Des sorties médiatiques incontrôlées
Il ne laisse pas non plus indifférents ses compatriotes. Ses bons mots, ses néologismes et les libertés qu’il prend parfois avec l’arabe ou le français l’exposent régulièrement aux railleries et aux moqueries, notamment sur les réseaux sociaux. Hélas, ses sorties médiatiques incontrôlées ne prêtent pas toujours à sourire, comme ce fut le cas lors de la dernière campagne électorale avec sa mauvaise blague sur les Chaouis : "Tu sais ce qu’on dit chez nous, à Constantine ? "Chaoui, hachek" ["Chaoui, sauf ton respect"]."
Pour les habitants fiers et ombrageux des Aurès, ces propos relèvent de l’insulte. Résultat : Sellal a été déclaré persona non grata à Batna, capitale des Chaouis. Si l’affaire est close, elle n’en a pas moins écorné l’image du Premier ministre. Mais il en faut davantage pour déstabiliser ce grand blagueur devant l’éternel.
Comme ce fut le cas avec tous ses prédécesseurs, on soupçonne souvent, à tort ou à raison, Abdelmalek Sellal de viser la succession du raïs. Alors que la candidature de Bouteflika pour un quatrième mandat faisait encore l’objet de débats à l’automne 2013, des médias spéculaient sur l’avenir de son Premier ministre. "Sellal candidat du pouvoir pour succéder à Bouteflika", juraient certains à l’époque. "Je n’ai aucune ambition présidentielle, nous confiait pour sa part l’intéressé au printemps 2013. Je suis fidèle au président et je ne trahirai jamais sa confiance."
Fidèle sans doute, guère dévoré par l’ambition peut-être, mais Sellal sait ce qu’il en coûte lorsqu’un collaborateur de Bouteflika laisse un peu trop deviner sa volonté de se forger un destin national. En mai 2003, Ali Benflis avait été brutalement débarqué de la chefferie du gouvernement parce que le président le soupçonnait de préparer sa candidature à la présidentielle de 2004.
Ahmed Ouyahia subira le même sort en 2006, car certains, dans l’entourage du chef de l’État, pensaient qu’il marchait dans les pas de Benflis, malgré ses états de service et une fidélité jamais prise en défaut. On dit même que c’est une couverture de J.A. qui scella sa chute. À la fois serein et badin, Abdelmalek Sellal, lui, nourrit toujours la même ambition : "Quand j’aurai terminé ma mission au gouvernement, j’irais bien finir ma carrière dans une ambassade."

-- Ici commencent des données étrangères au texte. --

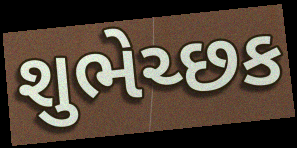
શુભેચ્છક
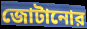
জোটানোর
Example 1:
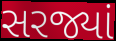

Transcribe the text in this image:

સરજ્યાં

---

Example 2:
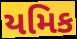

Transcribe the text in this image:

યમિક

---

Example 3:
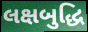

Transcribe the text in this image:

લક્ષબુદ્ધિ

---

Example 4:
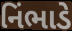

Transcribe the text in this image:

નિંભાડે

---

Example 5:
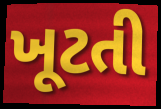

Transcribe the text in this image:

ખૂટતી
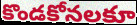
కొండకోనలకూ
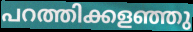
പറത്തിക്കളഞ്ഞു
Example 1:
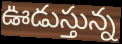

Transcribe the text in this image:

ఊడుస్తున్న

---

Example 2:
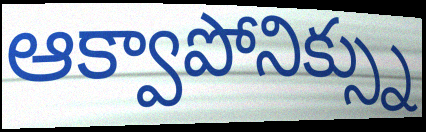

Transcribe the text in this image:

ఆక్వాపోనిక్స్ను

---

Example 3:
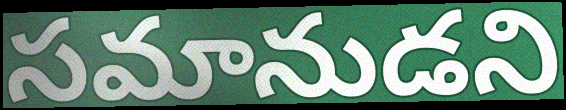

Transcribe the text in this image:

సమానుడని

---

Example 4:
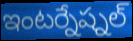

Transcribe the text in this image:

ఇంటర్నేష్నల్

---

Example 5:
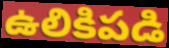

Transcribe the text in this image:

ఉలికిపడి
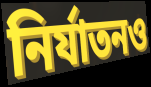
নির্যাতনও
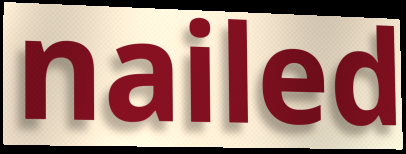
nailed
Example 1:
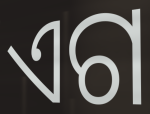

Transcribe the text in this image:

ଏଗ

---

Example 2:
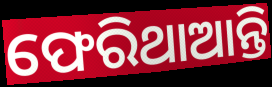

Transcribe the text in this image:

ଫେରିଥାଆନ୍ତି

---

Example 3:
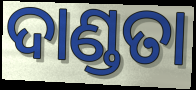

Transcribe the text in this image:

ଦାଣ୍ଡତା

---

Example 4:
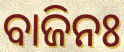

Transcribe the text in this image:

ବାଜିନଃ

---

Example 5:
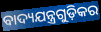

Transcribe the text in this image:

ବାଦ୍ୟଯନ୍ତ୍ରଗୁଡ଼ିକର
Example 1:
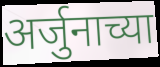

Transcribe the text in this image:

अर्जुनाच्या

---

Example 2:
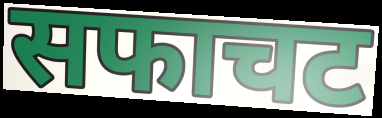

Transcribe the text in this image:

सफाचट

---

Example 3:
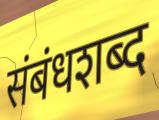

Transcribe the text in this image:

संबंधशब्द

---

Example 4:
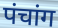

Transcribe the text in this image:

पंचांग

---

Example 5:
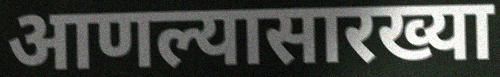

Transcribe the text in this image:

आणल्यासारख्या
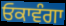
ਓਕਾਵੰਗਾ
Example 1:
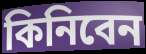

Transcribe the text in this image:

কিনিবেন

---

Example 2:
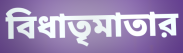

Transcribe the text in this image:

বিধাতৃমাতার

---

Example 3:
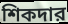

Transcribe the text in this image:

শিকদার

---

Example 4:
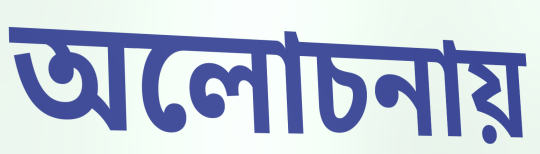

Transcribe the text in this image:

অলোচনায়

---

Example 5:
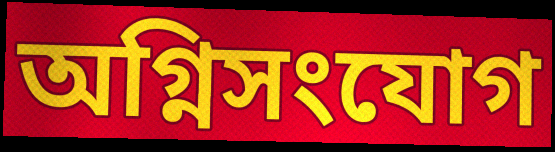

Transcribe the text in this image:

অগ্নিসংযোগ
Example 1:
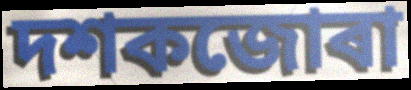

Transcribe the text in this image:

দশকজোৰা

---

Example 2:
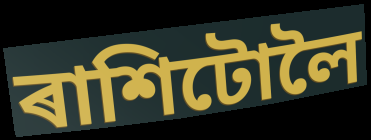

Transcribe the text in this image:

ৰাশিটোলৈ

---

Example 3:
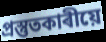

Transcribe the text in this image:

প্ৰস্তুতকাৰীয়ে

Premier ministre : attention fragile
"Le grand défaut des Premiers ministres de Bouteflika, c’est Bouteflika", ironise un initié des arcanes du pouvoir algérien. Brouilles, bouderies et limogeages secs, les rapports entre le président et ses chefs de gouvernement n’ont pas toujours été empreints de sérénité. D’abord parce que Bouteflika est un fervent partisan d’un système qui concentre presque tous les pouvoirs entre les mains du président, reléguant ainsi le patron de l’exécutif au rang de "simple collaborateur".
Ensuite parce que les intrigues de palais, via l’entourage du raïs (ministres, courtisans, conseillers ou membres de la famille), ont parfois eu une influence néfaste sur les relations entre les deux têtes de l’exécutif. Enfin parce que, de 1999 à 2010, tous les chefs de gouvernement devaient composer avec un carré de superministres (Yazid Zerhouni, Abdelhamid Temmar, Abdellatif Benachenhou et Chakib Khelil) qui ne rendaient compte qu’au président de la République.